Your instructions:
Copy exactly the stretch of data below from the line with "LITTERA SCRIPTA MANET" through the line with "Part 30—Foreign Trade Statistics", including both of those lines.

Provided records:

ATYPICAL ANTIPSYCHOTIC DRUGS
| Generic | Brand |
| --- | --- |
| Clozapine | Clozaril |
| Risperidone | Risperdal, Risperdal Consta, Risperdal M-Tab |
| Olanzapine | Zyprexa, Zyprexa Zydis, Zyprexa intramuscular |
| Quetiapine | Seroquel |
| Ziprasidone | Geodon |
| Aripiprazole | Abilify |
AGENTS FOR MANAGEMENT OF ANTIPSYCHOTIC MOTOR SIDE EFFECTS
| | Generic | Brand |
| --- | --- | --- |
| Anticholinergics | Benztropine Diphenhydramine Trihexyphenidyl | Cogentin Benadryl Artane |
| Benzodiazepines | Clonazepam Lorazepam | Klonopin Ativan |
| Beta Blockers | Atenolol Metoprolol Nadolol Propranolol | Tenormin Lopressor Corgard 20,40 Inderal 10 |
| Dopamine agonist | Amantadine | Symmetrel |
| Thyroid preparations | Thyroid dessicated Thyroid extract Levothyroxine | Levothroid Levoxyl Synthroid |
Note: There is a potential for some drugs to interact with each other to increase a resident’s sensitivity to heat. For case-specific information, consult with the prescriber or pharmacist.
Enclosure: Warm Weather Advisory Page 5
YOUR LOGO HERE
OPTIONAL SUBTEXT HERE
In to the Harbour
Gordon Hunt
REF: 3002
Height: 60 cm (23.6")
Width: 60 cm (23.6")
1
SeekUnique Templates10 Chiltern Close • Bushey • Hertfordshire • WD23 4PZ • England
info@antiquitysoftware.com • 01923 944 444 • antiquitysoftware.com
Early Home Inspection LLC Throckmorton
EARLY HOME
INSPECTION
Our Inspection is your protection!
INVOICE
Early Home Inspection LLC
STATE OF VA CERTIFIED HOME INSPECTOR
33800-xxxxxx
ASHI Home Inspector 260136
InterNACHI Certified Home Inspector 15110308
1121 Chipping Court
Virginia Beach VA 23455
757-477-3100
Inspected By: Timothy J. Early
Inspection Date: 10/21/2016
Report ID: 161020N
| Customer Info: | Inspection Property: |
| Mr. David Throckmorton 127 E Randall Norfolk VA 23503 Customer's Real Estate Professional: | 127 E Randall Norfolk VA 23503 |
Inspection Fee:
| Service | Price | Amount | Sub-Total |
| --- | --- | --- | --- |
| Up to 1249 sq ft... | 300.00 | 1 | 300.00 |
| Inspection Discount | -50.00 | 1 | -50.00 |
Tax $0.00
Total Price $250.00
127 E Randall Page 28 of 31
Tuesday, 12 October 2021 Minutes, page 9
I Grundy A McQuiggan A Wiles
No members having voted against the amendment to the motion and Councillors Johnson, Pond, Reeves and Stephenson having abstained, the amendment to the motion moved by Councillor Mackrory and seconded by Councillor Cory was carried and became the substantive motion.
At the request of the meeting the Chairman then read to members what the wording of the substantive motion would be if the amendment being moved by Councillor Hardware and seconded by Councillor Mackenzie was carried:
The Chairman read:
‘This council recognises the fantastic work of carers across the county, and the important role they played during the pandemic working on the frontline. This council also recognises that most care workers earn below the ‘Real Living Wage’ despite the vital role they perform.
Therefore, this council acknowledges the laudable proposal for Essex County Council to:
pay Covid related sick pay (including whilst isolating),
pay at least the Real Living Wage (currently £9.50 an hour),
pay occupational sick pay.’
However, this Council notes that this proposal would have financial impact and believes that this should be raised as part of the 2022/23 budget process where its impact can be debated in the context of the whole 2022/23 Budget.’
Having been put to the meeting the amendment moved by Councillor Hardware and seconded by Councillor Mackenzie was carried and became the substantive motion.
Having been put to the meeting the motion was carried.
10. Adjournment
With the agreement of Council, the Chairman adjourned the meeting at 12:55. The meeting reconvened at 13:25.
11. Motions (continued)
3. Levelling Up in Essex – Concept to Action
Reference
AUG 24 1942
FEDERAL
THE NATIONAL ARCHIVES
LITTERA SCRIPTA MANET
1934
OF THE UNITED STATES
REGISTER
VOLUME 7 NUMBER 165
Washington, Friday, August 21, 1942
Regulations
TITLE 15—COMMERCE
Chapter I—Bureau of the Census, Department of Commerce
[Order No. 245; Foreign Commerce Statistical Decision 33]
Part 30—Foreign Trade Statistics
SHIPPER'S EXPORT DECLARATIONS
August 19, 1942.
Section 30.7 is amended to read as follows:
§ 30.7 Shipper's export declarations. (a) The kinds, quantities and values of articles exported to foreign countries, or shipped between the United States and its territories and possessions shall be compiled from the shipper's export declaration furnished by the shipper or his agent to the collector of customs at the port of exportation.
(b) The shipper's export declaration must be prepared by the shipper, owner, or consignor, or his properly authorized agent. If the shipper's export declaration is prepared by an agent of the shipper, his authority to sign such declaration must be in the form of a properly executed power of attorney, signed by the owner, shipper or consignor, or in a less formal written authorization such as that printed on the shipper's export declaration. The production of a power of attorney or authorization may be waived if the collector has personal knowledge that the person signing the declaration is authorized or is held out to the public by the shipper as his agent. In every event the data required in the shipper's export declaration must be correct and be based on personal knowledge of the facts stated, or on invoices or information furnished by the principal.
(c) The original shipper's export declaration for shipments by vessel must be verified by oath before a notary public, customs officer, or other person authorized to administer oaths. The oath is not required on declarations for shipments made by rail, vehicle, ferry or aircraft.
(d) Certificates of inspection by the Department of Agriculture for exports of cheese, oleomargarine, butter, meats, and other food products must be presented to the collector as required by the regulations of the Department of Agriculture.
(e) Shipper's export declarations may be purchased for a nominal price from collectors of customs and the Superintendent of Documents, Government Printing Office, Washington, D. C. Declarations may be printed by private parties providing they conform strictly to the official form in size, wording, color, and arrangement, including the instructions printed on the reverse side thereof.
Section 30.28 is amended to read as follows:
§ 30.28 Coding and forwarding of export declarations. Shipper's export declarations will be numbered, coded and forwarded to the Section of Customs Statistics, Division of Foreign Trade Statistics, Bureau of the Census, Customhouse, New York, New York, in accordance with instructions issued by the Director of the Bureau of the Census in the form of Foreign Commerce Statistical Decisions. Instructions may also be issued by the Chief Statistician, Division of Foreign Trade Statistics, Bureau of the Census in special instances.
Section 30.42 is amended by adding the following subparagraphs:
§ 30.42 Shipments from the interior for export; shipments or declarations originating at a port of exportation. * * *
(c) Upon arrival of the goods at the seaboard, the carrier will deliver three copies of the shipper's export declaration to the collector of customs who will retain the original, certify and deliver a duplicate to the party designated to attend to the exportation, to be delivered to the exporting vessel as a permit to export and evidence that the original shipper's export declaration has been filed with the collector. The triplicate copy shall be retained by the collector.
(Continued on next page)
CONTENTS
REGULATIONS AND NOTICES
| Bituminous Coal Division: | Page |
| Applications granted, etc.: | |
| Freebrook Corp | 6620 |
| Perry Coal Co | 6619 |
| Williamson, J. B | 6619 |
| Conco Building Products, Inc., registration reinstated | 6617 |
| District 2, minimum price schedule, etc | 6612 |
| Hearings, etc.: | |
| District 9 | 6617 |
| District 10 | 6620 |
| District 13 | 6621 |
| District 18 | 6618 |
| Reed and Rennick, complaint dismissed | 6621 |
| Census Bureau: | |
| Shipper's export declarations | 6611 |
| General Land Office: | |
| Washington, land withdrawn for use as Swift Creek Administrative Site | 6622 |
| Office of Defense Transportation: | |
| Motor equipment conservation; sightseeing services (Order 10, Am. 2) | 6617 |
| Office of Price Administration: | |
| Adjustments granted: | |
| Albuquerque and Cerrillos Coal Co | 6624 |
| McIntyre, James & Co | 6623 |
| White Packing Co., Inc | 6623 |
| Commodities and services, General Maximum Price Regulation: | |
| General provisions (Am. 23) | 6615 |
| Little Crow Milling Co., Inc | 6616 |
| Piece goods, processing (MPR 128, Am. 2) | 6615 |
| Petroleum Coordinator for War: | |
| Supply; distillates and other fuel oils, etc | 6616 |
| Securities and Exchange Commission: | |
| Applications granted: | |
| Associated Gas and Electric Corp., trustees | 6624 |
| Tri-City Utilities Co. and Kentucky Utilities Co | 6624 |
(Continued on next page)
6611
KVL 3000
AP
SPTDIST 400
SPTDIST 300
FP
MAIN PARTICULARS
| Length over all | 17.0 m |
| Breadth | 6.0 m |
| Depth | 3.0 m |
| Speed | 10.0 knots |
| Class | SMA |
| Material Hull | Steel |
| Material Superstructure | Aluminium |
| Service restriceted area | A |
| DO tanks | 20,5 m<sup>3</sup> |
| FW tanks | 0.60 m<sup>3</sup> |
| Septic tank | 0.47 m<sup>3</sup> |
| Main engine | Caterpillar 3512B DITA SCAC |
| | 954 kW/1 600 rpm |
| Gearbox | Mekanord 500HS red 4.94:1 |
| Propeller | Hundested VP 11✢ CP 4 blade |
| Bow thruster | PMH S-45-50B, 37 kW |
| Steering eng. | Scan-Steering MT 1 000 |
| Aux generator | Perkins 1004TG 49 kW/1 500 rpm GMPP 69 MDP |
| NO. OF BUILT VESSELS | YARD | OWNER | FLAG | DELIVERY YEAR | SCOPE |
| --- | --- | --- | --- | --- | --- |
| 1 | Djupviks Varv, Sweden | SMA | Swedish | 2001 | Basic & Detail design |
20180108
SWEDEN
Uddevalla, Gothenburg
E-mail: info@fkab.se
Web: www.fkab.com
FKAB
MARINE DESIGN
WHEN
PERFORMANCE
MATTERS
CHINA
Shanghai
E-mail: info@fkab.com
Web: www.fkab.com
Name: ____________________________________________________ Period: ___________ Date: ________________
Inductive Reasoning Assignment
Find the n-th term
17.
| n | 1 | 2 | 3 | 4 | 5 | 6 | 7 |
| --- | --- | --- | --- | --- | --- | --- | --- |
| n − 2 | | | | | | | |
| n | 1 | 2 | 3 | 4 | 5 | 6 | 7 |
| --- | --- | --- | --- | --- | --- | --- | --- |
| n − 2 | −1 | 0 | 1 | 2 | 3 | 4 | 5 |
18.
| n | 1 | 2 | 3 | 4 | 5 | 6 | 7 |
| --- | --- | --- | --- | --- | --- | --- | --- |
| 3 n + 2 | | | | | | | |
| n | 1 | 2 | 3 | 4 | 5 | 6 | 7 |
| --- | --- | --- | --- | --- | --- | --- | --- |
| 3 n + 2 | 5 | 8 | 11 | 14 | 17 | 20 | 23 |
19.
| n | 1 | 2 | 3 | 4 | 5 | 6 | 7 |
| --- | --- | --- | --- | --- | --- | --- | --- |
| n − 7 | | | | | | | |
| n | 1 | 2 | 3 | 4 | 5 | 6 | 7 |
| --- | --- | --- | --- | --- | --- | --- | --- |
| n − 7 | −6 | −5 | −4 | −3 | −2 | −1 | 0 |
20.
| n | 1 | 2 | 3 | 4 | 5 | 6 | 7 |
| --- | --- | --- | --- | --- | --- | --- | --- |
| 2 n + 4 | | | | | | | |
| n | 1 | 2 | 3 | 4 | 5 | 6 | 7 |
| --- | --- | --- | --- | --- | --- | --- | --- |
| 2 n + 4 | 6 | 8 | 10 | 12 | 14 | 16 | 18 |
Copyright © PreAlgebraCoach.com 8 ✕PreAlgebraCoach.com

Solution:
LITTERA SCRIPTA MANET
1934
OF THE UNITED STATES
REGISTER
VOLUME 7 NUMBER 165
Washington, Friday, August 21, 1942
Regulations
TITLE 15—COMMERCE
Chapter I—Bureau of the Census, Department of Commerce
[Order No. 245; Foreign Commerce Statistical Decision 33]
Part 30—Foreign Trade Statistics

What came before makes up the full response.